Color lithograph, 1898
Signed with the artist's initials lower left center
Published in Pan, Volume IV.2 (Jul-Aug-Sept 1898)
Publisher: Genossennschaft Pan GmbH, Berlin
Printer: Dr. C. Wolf & Sohn, Munich
Total edition 1213
From the deluxe edition of 75 (as here), General edition 1100
Image size: 10 5/8 x 8 1/2 inches
According to Iain Boyd White, "The Kiss depicts a kissing couple, their faces framed and joined by voluptuous Jugendstil curves formed of their own tresses." One of the most acclaimed prints of the Jugendstil movement and a modern masterpiece.
Reference: Rifkind Center 221
Condition:
Full sheet
Colors fresh
Slight aging staining to sheet
Old hinges verso
Housed in APF frame with OP3 Acrylic and a deep bevel linen mat
"The kiss is a central image of Jugendstil, the German counterpart of Art Nouveau. This all-embracing style took its name from the magazine Jugend, founded in Munich in 1896, which espoused the new movement. In Berlin at the same time, the literary-artistic journal Pan was equally instrumental in promoting the Jugendstil aesthetic, and it was inside the magazine’s pages (vol iv, no 2, 1898) that this quintessential colour woodcut first appeared.

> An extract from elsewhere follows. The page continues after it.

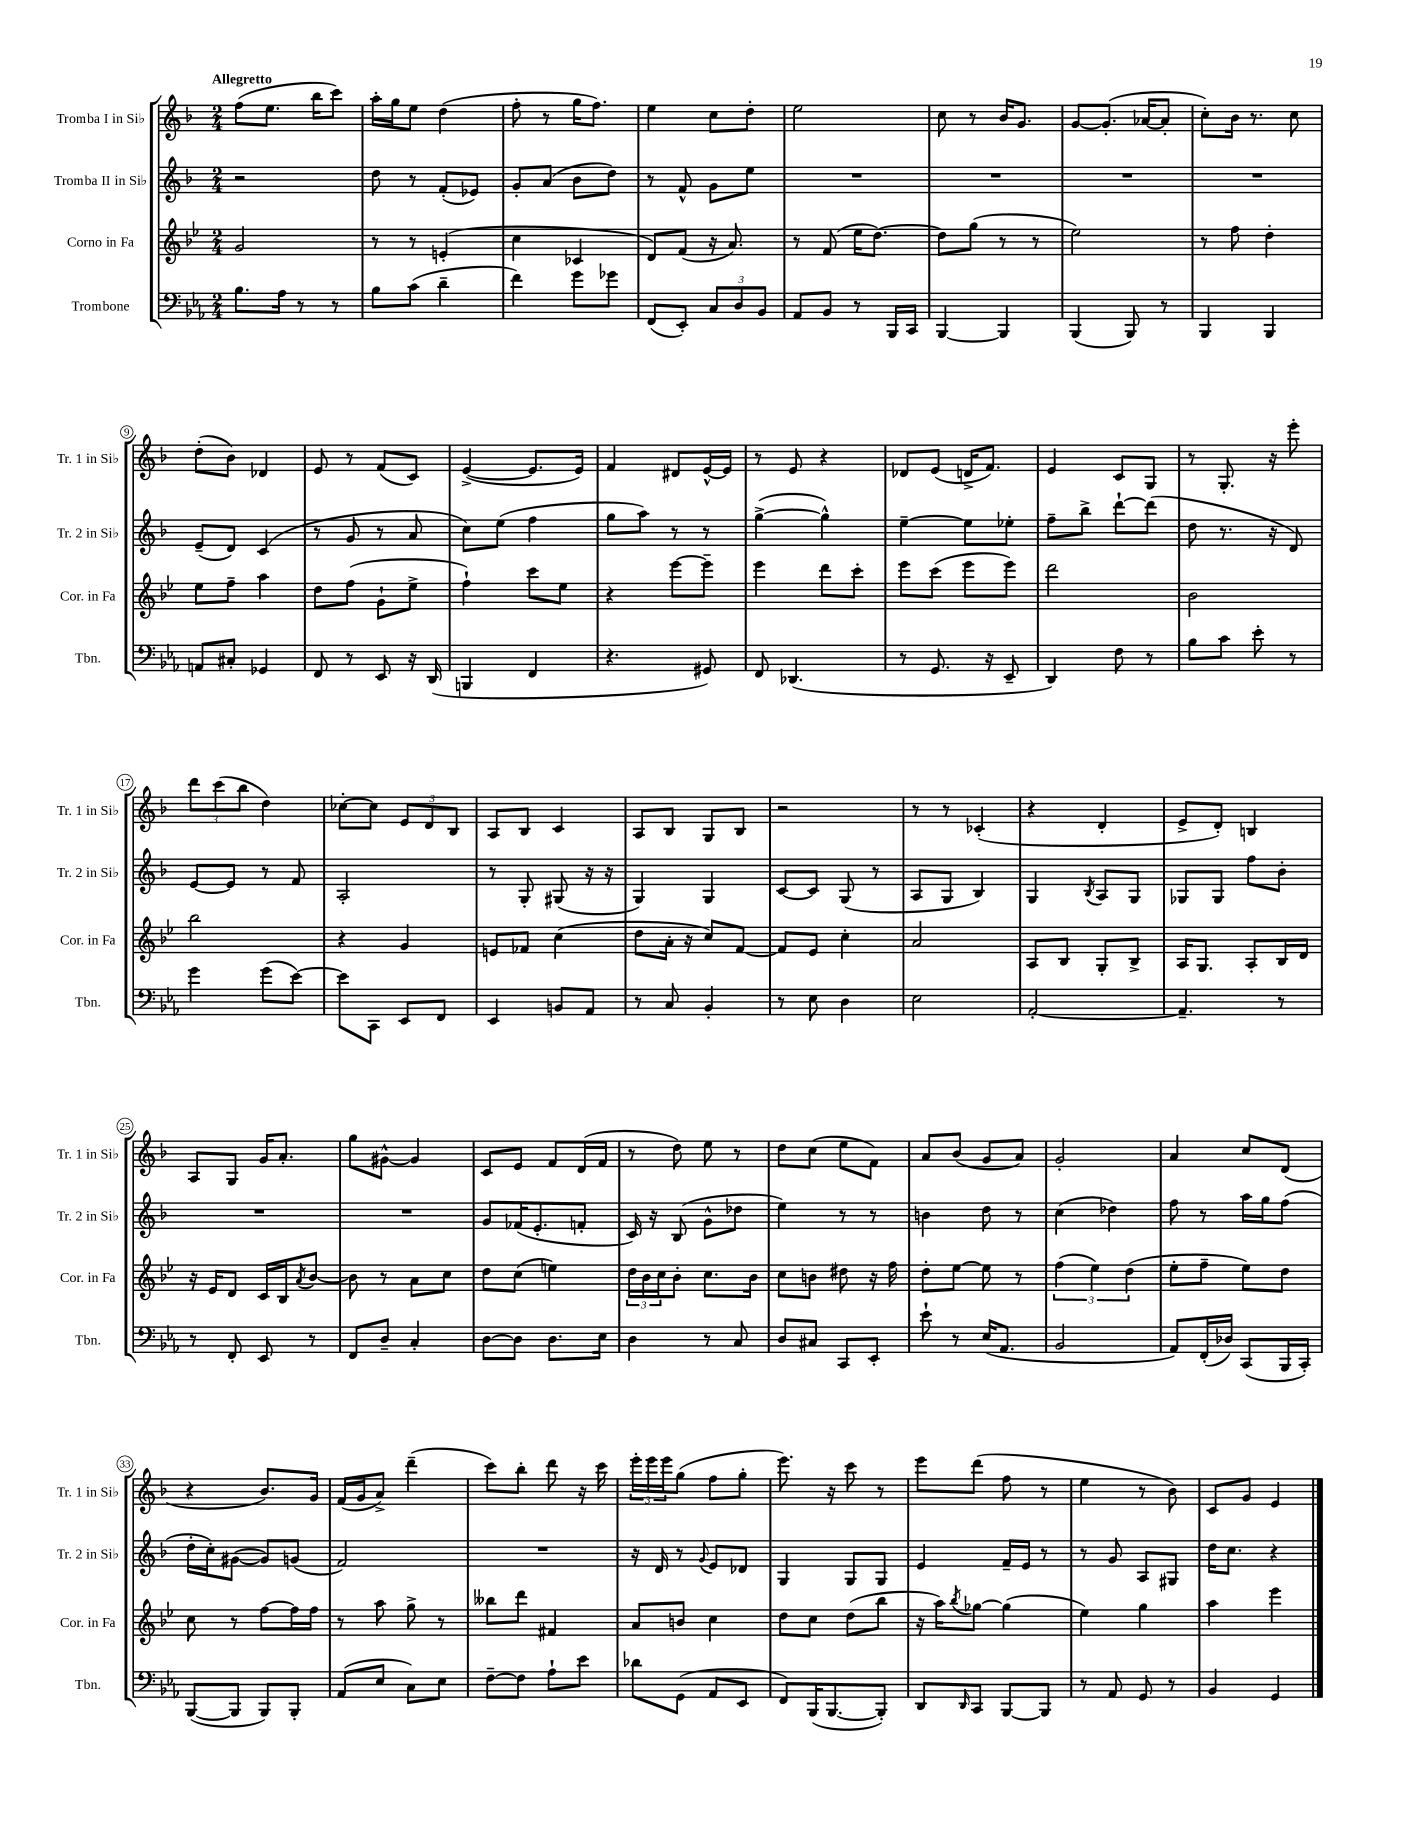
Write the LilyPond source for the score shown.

Much favoured by the Symbolists, the theme of kissing lovers was also famously treated by Edvard Munch and Gustav Klimt, to name but two succeeding examples. Behrens made this print during his early and most committed adherence to Jugendstil when he was set on becoming a painter and graphic artist. The simplification of the design into pure, flat patterns accentuates the motif of the kissing couple whose profiles are framed by trademark ‘whiplash’ curves formed by their voluptuous tresses. The sensuous interweaving of hair not only conveys the intensity of the lovers’ abandonment in each other but also seems to suggest the ancient understanding of the kiss as an intermixing and exchanging of souls. The gender ambiguity of the couple adds further to the fascination of the image. Certainly there was a prevalence of androgynous figures represented in literary and artistic works during the fin-de-siècle, exalted for their supposedly higher artistic and spiritual sensitivities.
Like other leading Jugendstil artists, Behrens was remarkably versatile, designing glassware, jewellery, furniture, wallpaper, typefaces and theatre sets. However, by the first decade of the new century he had cast off the vestiges of his youthful style and architecture became his main vocation, counting among his pupils the modernists Walter Gropius and Le Corbusier."